The filmmakers secretly recorded footage in several camps built in Minecraft, a popular internet-based video game set in an open world in which players can construct vast cities from pixelated resources.
The game has proved a huge hit in Saudi Arabia, but the documentary will reveal what it terms the ‘Craftier Side of Minecraft’, in which players from the country have employed thousands of labourers from across the Indian subcontinent to build their worlds for them.
The programme alleges that many of the workers were lured over with the promise of high salaries and fulfilling work, but most have seen their pay packets drastically cut and positions involve repetitive click-orientated labour.
“I’ve got a degree in advanced engineering, but I’ve spent the past two years moving polygons from one spot to another and bashing through squares of dirt,” claims Anuj Anawink, a 37-year-old from Kerala who wished to remain unnamed. The documentary makers also managed to speak to several hundred workers who had been stranded within Minecraft by employers who they claim “simply tired of the game when they can play bingo for free and upon the release of Call of Duty: Modern Warfare 3 and moved on.”

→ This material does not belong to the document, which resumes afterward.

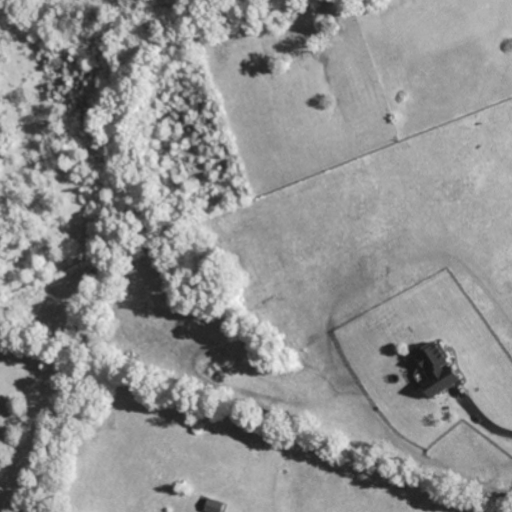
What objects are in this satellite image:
building: (438, 368)
road: (482, 421)
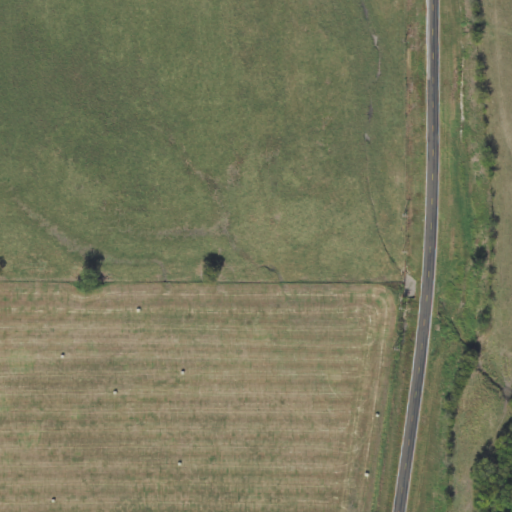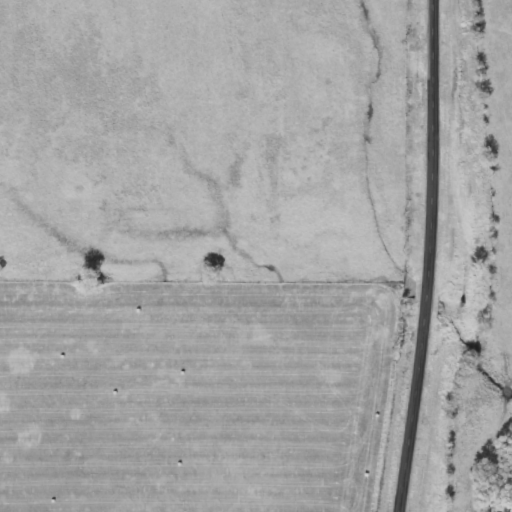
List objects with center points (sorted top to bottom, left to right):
road: (428, 257)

Most of these workers, it says, have been left without their passports and unable to leave the game.
“I’ve been waiting for my documents and at least four months wages for over a year now,” claims one interviewee. “We’ve all been living off pixelated apples for six months.”
Despite the allegations made in the documentary, much international attention has already been made of the structures being built by the Saudi Minecraft community, including the Mushroom Kingdom Tower, set to be the world’s tallest online construction when it is completed in 2014, and the 65-kilometre long Mall of Minecraft.
Game devotees across the world, however, have criticised the developments, many labelling them ‘crass’, ‘tacky’ and ‘ostentatious’. Others have even suggested that the buildings are to blame for a recent slowdown in gameplay, with the Minecraft servers unable to support their sheer scale.
“The Saudis always have to go one step too far,” claimed Helsinki-based Minecraft commentator Sven Svenburg.